周秉堂真的是来探亲的,他就住在外婆家不远。那是卖豆腐的陈大娘,她听他喊她姑母,她也暗暗记住了他的乳名,阿良。
寻了个去店里取豆腐的机会,她见他独自倚在窗边看书,上前唤了一声阿良。
霍盈盈的冷清并不是真的冷清,只要她愿意,就可以转瞬热情起来,像是把一颗真心巴巴地拿给人看的那种热乎。自然只要她愿意,便是极招人喜欢的,也是极易和人熟络起来的。
她并不去问阿良的身份,只是向他打听着关于她记忆里的上海。而阿良也同她一样,大上海泡出来的见识,自然一眼也看出眼前这个女孩儿是和上海扯不清关系的,便也乐意同她多攀谈几句。一来二去,二人竟成了这个隔绝的小镇中难得的知己。
他给她讲上海这几年的变化,讲淮海路上的女孩子中间又流行起了什么新潮流,沿河那一片别墅区又住进了哪家的小姐,又有哪些轰动全市的活动在热热闹闹地举行……他们总是在聊天,看似聊得漫无边际,实则聊的都是上海。

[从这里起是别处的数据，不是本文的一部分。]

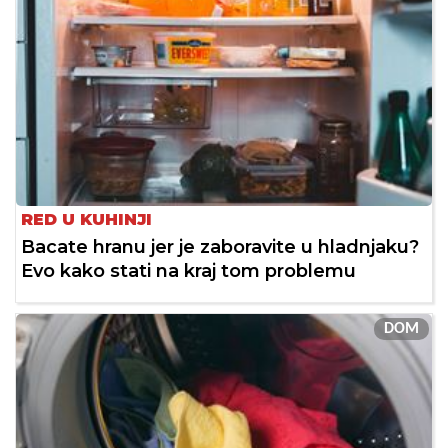
RED U KUHINJI
Bacate hranu jer je zaboravite u hladnjaku?
Evo kako stati na kraj tom problemu
DOM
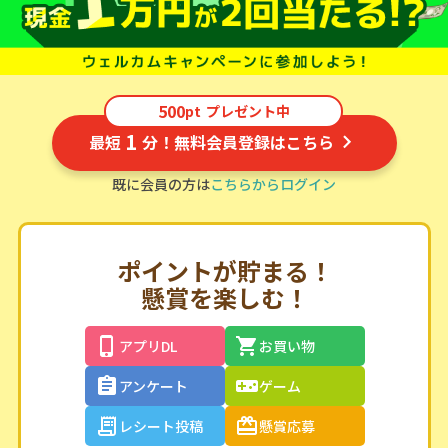
500
pt
プレゼント中
1
最短
分！無料会員登録はこちら
既に会員の方は
こちらからログイン
ポイントが貯まる！
懸賞を楽しむ！
アプリDL
お買い物
アンケート
ゲーム
レシート投稿
懸賞応募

有时候阿良会特地来找她,每到这个时候,他们就动用起外婆家里那个老式唱机,唱机里缓缓流出梅兰芳的戏,霍盈盈在窗边安安静静刺绣,阿良就在旁边絮絮地讲些琐事。
阿良大抵还是逃难的人,便是和霍盈盈这种不同的,他总会得到些来自上海的消息。霍盈盈几次三番想旁敲侧击地问出点关于霍老爷的事,终于还是忍住了。
因着阿良的缘故,霍盈盈那一颗飘得没着没落的心终于还是沉了下来,那一天天从阿良嘴里道出的上海就像是把那个实打实的城市搬到了她眼前一样。而她那一颗生来就要向着刺绣的心,终于生出了些安分,绣工也日渐好了起来。